■ **Records for this task**:
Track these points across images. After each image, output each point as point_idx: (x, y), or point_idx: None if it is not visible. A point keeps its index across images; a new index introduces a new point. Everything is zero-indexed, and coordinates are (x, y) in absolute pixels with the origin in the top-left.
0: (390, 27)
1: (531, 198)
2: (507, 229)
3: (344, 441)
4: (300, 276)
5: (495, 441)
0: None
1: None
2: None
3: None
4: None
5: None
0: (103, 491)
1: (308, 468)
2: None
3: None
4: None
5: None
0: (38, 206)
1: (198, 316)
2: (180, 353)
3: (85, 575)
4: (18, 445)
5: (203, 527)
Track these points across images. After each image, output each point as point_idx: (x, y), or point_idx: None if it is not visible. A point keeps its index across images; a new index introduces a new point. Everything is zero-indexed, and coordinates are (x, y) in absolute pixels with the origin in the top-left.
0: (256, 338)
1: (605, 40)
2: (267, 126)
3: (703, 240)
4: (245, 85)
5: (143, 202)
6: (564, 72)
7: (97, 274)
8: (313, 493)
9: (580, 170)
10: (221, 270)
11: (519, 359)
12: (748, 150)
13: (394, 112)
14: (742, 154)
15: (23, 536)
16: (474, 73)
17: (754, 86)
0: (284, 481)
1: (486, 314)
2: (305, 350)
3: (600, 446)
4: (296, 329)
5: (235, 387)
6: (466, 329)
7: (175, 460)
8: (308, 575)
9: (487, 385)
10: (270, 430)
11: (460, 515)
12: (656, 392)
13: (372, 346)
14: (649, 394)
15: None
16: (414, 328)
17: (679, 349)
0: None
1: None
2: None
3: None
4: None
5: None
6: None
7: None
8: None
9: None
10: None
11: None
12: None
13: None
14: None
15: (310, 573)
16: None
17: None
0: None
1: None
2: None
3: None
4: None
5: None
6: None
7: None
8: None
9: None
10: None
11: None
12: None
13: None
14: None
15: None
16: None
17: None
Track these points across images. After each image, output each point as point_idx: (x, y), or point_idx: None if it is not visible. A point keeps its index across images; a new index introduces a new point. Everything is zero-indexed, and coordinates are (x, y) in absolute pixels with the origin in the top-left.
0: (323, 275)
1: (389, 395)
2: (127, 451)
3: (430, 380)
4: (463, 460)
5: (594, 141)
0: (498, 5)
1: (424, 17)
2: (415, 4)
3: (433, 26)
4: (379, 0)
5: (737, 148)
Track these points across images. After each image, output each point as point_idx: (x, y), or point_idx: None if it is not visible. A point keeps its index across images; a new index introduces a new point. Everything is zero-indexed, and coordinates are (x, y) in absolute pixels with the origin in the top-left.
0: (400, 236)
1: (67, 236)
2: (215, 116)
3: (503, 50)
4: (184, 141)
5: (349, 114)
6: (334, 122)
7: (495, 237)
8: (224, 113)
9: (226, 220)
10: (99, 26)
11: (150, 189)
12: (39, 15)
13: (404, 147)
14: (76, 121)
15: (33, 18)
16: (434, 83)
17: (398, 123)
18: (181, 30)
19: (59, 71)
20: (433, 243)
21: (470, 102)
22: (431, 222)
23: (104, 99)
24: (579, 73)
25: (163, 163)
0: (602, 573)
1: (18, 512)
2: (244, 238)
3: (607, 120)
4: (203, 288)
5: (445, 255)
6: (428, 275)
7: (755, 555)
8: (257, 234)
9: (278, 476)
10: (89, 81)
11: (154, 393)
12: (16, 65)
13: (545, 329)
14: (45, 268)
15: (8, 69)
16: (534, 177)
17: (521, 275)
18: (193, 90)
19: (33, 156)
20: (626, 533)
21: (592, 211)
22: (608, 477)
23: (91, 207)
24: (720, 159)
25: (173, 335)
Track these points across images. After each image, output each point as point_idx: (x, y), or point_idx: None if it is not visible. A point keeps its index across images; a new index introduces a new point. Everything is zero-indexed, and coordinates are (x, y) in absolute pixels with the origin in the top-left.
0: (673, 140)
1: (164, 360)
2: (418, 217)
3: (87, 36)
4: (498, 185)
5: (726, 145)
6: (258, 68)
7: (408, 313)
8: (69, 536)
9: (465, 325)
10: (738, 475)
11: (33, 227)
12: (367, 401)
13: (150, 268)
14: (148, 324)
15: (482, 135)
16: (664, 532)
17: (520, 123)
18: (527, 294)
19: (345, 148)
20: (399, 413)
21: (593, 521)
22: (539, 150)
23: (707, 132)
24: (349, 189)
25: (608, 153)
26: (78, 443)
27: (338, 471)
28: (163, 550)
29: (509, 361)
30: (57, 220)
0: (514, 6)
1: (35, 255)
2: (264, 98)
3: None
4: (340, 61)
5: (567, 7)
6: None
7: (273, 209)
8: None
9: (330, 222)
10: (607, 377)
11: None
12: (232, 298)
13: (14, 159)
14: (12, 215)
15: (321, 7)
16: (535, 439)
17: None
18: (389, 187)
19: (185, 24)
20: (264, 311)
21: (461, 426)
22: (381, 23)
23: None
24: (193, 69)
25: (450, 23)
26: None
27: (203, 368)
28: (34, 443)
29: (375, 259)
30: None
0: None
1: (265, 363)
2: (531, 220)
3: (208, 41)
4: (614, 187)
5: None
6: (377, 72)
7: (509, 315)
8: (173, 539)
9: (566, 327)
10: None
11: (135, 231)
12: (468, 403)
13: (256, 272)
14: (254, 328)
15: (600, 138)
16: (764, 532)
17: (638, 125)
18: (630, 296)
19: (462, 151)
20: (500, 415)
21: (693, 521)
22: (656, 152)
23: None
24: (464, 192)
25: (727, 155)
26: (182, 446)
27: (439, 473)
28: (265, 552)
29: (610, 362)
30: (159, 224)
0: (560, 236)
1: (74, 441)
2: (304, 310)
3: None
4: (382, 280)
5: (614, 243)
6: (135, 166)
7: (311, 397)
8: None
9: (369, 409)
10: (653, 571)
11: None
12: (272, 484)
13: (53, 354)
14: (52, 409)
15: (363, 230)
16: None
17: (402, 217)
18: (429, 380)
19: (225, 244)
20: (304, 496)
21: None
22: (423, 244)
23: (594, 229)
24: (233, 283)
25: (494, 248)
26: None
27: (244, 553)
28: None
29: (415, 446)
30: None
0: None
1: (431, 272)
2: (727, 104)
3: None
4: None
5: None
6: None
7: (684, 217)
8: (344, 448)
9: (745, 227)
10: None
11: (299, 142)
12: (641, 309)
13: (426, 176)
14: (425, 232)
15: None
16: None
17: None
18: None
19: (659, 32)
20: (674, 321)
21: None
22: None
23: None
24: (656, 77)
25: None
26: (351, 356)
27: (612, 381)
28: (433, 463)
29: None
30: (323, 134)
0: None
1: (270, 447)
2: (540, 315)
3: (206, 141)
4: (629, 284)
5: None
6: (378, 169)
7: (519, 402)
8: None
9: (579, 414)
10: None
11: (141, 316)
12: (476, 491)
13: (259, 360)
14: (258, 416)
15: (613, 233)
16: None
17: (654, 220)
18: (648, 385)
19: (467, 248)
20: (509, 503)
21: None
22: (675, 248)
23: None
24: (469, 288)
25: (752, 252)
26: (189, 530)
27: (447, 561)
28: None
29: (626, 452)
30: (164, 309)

■ **Objective**:
Render every line of the entries above as a Markdown table with two columns, Row and Line. Number the rows in order, and leave out any blank lines.

■ **Written answer**:
| Row | Line |
|---|---|
| 1 | Track these points across images. After each image, output each point as point_idx: (x, y), or point_idx: None if it is not visible. A point keeps its index across images; a new index introduces a new point. Everything is zero-indexed, and coordinates are (x, y) in absolute pixels with the origin in the top-left. |
| 2 | 0: (390, 27) |
| 3 | 1: (531, 198) |
| 4 | 2: (507, 229) |
| 5 | 3: (344, 441) |
| 6 | 4: (300, 276) |
| 7 | 5: (495, 441) |
| 8 | 0: None |
| 9 | 1: None |
| 10 | 2: None |
| 11 | 3: None |
| 12 | 4: None |
| 13 | 5: None |
| 14 | 0: (103, 491) |
| 15 | 1: (308, 468) |
| 16 | 2: None |
| 17 | 3: None |
| 18 | 4: None |
| 19 | 5: None |
| 20 | 0: (38, 206) |
| 21 | 1: (198, 316) |
| 22 | 2: (180, 353) |
| 23 | 3: (85, 575) |
| 24 | 4: (18, 445) |
| 25 | 5: (203, 527) |
| 26 | Track these points across images. After each image, output each point as point_idx: (x, y), or point_idx: None if it is not visible. A point keeps its index across images; a new index introduces a new point. Everything is zero-indexed, and coordinates are (x, y) in absolute pixels with the origin in the top-left. |
| 27 | 0: (256, 338) |
| 28 | 1: (605, 40) |
| 29 | 2: (267, 126) |
| 30 | 3: (703, 240) |
| 31 | 4: (245, 85) |
| 32 | 5: (143, 202) |
| 33 | 6: (564, 72) |
| 34 | 7: (97, 274) |
| 35 | 8: (313, 493) |
| 36 | 9: (580, 170) |
| 37 | 10: (221, 270) |
| 38 | 11: (519, 359) |
| 39 | 12: (748, 150) |
| 40 | 13: (394, 112) |
| 41 | 14: (742, 154) |
| 42 | 15: (23, 536) |
| 43 | 16: (474, 73) |
| 44 | 17: (754, 86) |
| 45 | 0: (284, 481) |
| 46 | 1: (486, 314) |
| 47 | 2: (305, 350) |
| 48 | 3: (600, 446) |
| 49 | 4: (296, 329) |
| 50 | 5: (235, 387) |
| 51 | 6: (466, 329) |
| 52 | 7: (175, 460) |
| 53 | 8: (308, 575) |
| 54 | 9: (487, 385) |
| 55 | 10: (270, 430) |
| 56 | 11: (460, 515) |
| 57 | 12: (656, 392) |
| 58 | 13: (372, 346) |
| 59 | 14: (649, 394) |
| 60 | 15: None |
| 61 | 16: (414, 328) |
| 62 | 17: (679, 349) |
| 63 | 0: None |
| 64 | 1: None |
| 65 | 2: None |
| 66 | 3: None |
| 67 | 4: None |
| 68 | 5: None |
| 69 | 6: None |
| 70 | 7: None |
| 71 | 8: None |
| 72 | 9: None |
| 73 | 10: None |
| 74 | 11: None |
| 75 | 12: None |
| 76 | 13: None |
| 77 | 14: None |
| 78 | 15: (310, 573) |
| 79 | 16: None |
| 80 | 17: None |
| 81 | 0: None |
| 82 | 1: None |
| 83 | 2: None |
| 84 | 3: None |
| 85 | 4: None |
| 86 | 5: None |
| 87 | 6: None |
| 88 | 7: None |
| 89 | 8: None |
| 90 | 9: None |
| 91 | 10: None |
| 92 | 11: None |
| 93 | 12: None |
| 94 | 13: None |
| 95 | 14: None |
| 96 | 15: None |
| 97 | 16: None |
| 98 | 17: None |
| 99 | Track these points across images. After each image, output each point as point_idx: (x, y), or point_idx: None if it is not visible. A point keeps its index across images; a new index introduces a new point. Everything is zero-indexed, and coordinates are (x, y) in absolute pixels with the origin in the top-left. |
| 100 | 0: (323, 275) |
| 101 | 1: (389, 395) |
| 102 | 2: (127, 451) |
| 103 | 3: (430, 380) |
| 104 | 4: (463, 460) |
| 105 | 5: (594, 141) |
| 106 | 0: (498, 5) |
| 107 | 1: (424, 17) |
| 108 | 2: (415, 4) |
| 109 | 3: (433, 26) |
| 110 | 4: (379, 0) |
| 111 | 5: (737, 148) |
| 112 | Track these points across images. After each image, output each point as point_idx: (x, y), or point_idx: None if it is not visible. A point keeps its index across images; a new index introduces a new point. Everything is zero-indexed, and coordinates are (x, y) in absolute pixels with the origin in the top-left. |
| 113 | 0: (400, 236) |
| 114 | 1: (67, 236) |
| 115 | 2: (215, 116) |
| 116 | 3: (503, 50) |
| 117 | 4: (184, 141) |
| 118 | 5: (349, 114) |
| 119 | 6: (334, 122) |
| 120 | 7: (495, 237) |
| 121 | 8: (224, 113) |
| 122 | 9: (226, 220) |
| 123 | 10: (99, 26) |
| 124 | 11: (150, 189) |
| 125 | 12: (39, 15) |
| 126 | 13: (404, 147) |
| 127 | 14: (76, 121) |
| 128 | 15: (33, 18) |
| 129 | 16: (434, 83) |
| 130 | 17: (398, 123) |
| 131 | 18: (181, 30) |
| 132 | 19: (59, 71) |
| 133 | 20: (433, 243) |
| 134 | 21: (470, 102) |
| 135 | 22: (431, 222) |
| 136 | 23: (104, 99) |
| 137 | 24: (579, 73) |
| 138 | 25: (163, 163) |
| 139 | 0: (602, 573) |
| 140 | 1: (18, 512) |
| 141 | 2: (244, 238) |
| 142 | 3: (607, 120) |
| 143 | 4: (203, 288) |
| 144 | 5: (445, 255) |
| 145 | 6: (428, 275) |
| 146 | 7: (755, 555) |
| 147 | 8: (257, 234) |
| 148 | 9: (278, 476) |
| 149 | 10: (89, 81) |
| 150 | 11: (154, 393) |
| 151 | 12: (16, 65) |
| 152 | 13: (545, 329) |
| 153 | 14: (45, 268) |
| 154 | 15: (8, 69) |
| 155 | 16: (534, 177) |
| 156 | 17: (521, 275) |
| 157 | 18: (193, 90) |
| 158 | 19: (33, 156) |
| 159 | 20: (626, 533) |
| 160 | 21: (592, 211) |
| 161 | 22: (608, 477) |
| 162 | 23: (91, 207) |
| 163 | 24: (720, 159) |
| 164 | 25: (173, 335) |
| 165 | Track these points across images. After each image, output each point as point_idx: (x, y), or point_idx: None if it is not visible. A point keeps its index across images; a new index introduces a new point. Everything is zero-indexed, and coordinates are (x, y) in absolute pixels with the origin in the top-left. |
| 166 | 0: (673, 140) |
| 167 | 1: (164, 360) |
| 168 | 2: (418, 217) |
| 169 | 3: (87, 36) |
| 170 | 4: (498, 185) |
| 171 | 5: (726, 145) |
| 172 | 6: (258, 68) |
| 173 | 7: (408, 313) |
| 174 | 8: (69, 536) |
| 175 | 9: (465, 325) |
| 176 | 10: (738, 475) |
| 177 | 11: (33, 227) |
| 178 | 12: (367, 401) |
| 179 | 13: (150, 268) |
| 180 | 14: (148, 324) |
| 181 | 15: (482, 135) |
| 182 | 16: (664, 532) |
| 183 | 17: (520, 123) |
| 184 | 18: (527, 294) |
| 185 | 19: (345, 148) |
| 186 | 20: (399, 413) |
| 187 | 21: (593, 521) |
| 188 | 22: (539, 150) |
| 189 | 23: (707, 132) |
| 190 | 24: (349, 189) |
| 191 | 25: (608, 153) |
| 192 | 26: (78, 443) |
| 193 | 27: (338, 471) |
| 194 | 28: (163, 550) |
| 195 | 29: (509, 361) |
| 196 | 30: (57, 220) |
| 197 | 0: (514, 6) |
| 198 | 1: (35, 255) |
| 199 | 2: (264, 98) |
| 200 | 3: None |
| 201 | 4: (340, 61) |
| 202 | 5: (567, 7) |
| 203 | 6: None |
| 204 | 7: (273, 209) |
| 205 | 8: None |
| 206 | 9: (330, 222) |
| 207 | 10: (607, 377) |
| 208 | 11: None |
| 209 | 12: (232, 298) |
| 210 | 13: (14, 159) |
| 211 | 14: (12, 215) |
| 212 | 15: (321, 7) |
| 213 | 16: (535, 439) |
| 214 | 17: None |
| 215 | 18: (389, 187) |
| 216 | 19: (185, 24) |
| 217 | 20: (264, 311) |
| 218 | 21: (461, 426) |
| 219 | 22: (381, 23) |
| 220 | 23: None |
| 221 | 24: (193, 69) |
| 222 | 25: (450, 23) |
| 223 | 26: None |
| 224 | 27: (203, 368) |
| 225 | 28: (34, 443) |
| 226 | 29: (375, 259) |
| 227 | 30: None |
| 228 | 0: None |
| 229 | 1: (265, 363) |
| 230 | 2: (531, 220) |
| 231 | 3: (208, 41) |
| 232 | 4: (614, 187) |
| 233 | 5: None |
| 234 | 6: (377, 72) |
| 235 | 7: (509, 315) |
| 236 | 8: (173, 539) |
| 237 | 9: (566, 327) |
| 238 | 10: None |
| 239 | 11: (135, 231) |
| 240 | 12: (468, 403) |
| 241 | 13: (256, 272) |
| 242 | 14: (254, 328) |
| 243 | 15: (600, 138) |
| 244 | 16: (764, 532) |
| 245 | 17: (638, 125) |
| 246 | 18: (630, 296) |
| 247 | 19: (462, 151) |
| 248 | 20: (500, 415) |
| 249 | 21: (693, 521) |
| 250 | 22: (656, 152) |
| 251 | 23: None |
| 252 | 24: (464, 192) |
| 253 | 25: (727, 155) |
| 254 | 26: (182, 446) |
| 255 | 27: (439, 473) |
| 256 | 28: (265, 552) |
| 257 | 29: (610, 362) |
| 258 | 30: (159, 224) |
| 259 | 0: (560, 236) |
| 260 | 1: (74, 441) |
| 261 | 2: (304, 310) |
| 262 | 3: None |
| 263 | 4: (382, 280) |
| 264 | 5: (614, 243) |
| 265 | 6: (135, 166) |
| 266 | 7: (311, 397) |
| 267 | 8: None |
| 268 | 9: (369, 409) |
| 269 | 10: (653, 571) |
| 270 | 11: None |
| 271 | 12: (272, 484) |
| 272 | 13: (53, 354) |
| 273 | 14: (52, 409) |
| 274 | 15: (363, 230) |
| 275 | 16: None |
| 276 | 17: (402, 217) |
| 277 | 18: (429, 380) |
| 278 | 19: (225, 244) |
| 279 | 20: (304, 496) |
| 280 | 21: None |
| 281 | 22: (423, 244) |
| 282 | 23: (594, 229) |
| 283 | 24: (233, 283) |
| 284 | 25: (494, 248) |
| 285 | 26: None |
| 286 | 27: (244, 553) |
| 287 | 28: None |
| 288 | 29: (415, 446) |
| 289 | 30: None |
| 290 | 0: None |
| 291 | 1: (431, 272) |
| 292 | 2: (727, 104) |
| 293 | 3: None |
| 294 | 4: None |
| 295 | 5: None |
| 296 | 6: None |
| 297 | 7: (684, 217) |
| 298 | 8: (344, 448) |
| 299 | 9: (745, 227) |
| 300 | 10: None |
| 301 | 11: (299, 142) |
| 302 | 12: (641, 309) |
| 303 | 13: (426, 176) |
| 304 | 14: (425, 232) |
| 305 | 15: None |
| 306 | 16: None |
| 307 | 17: None |
| 308 | 18: None |
| 309 | 19: (659, 32) |
| 310 | 20: (674, 321) |
| 311 | 21: None |
| 312 | 22: None |
| 313 | 23: None |
| 314 | 24: (656, 77) |
| 315 | 25: None |
| 316 | 26: (351, 356) |
| 317 | 27: (612, 381) |
| 318 | 28: (433, 463) |
| 319 | 29: None |
| 320 | 30: (323, 134) |
| 321 | 0: None |
| 322 | 1: (270, 447) |
| 323 | 2: (540, 315) |
| 324 | 3: (206, 141) |
| 325 | 4: (629, 284) |
| 326 | 5: None |
| 327 | 6: (378, 169) |
| 328 | 7: (519, 402) |
| 329 | 8: None |
| 330 | 9: (579, 414) |
| 331 | 10: None |
| 332 | 11: (141, 316) |
| 333 | 12: (476, 491) |
| 334 | 13: (259, 360) |
| 335 | 14: (258, 416) |
| 336 | 15: (613, 233) |
| 337 | 16: None |
| 338 | 17: (654, 220) |
| 339 | 18: (648, 385) |
| 340 | 19: (467, 248) |
| 341 | 20: (509, 503) |
| 342 | 21: None |
| 343 | 22: (675, 248) |
| 344 | 23: None |
| 345 | 24: (469, 288) |
| 346 | 25: (752, 252) |
| 347 | 26: (189, 530) |
| 348 | 27: (447, 561) |
| 349 | 28: None |
| 350 | 29: (626, 452) |
| 351 | 30: (164, 309) |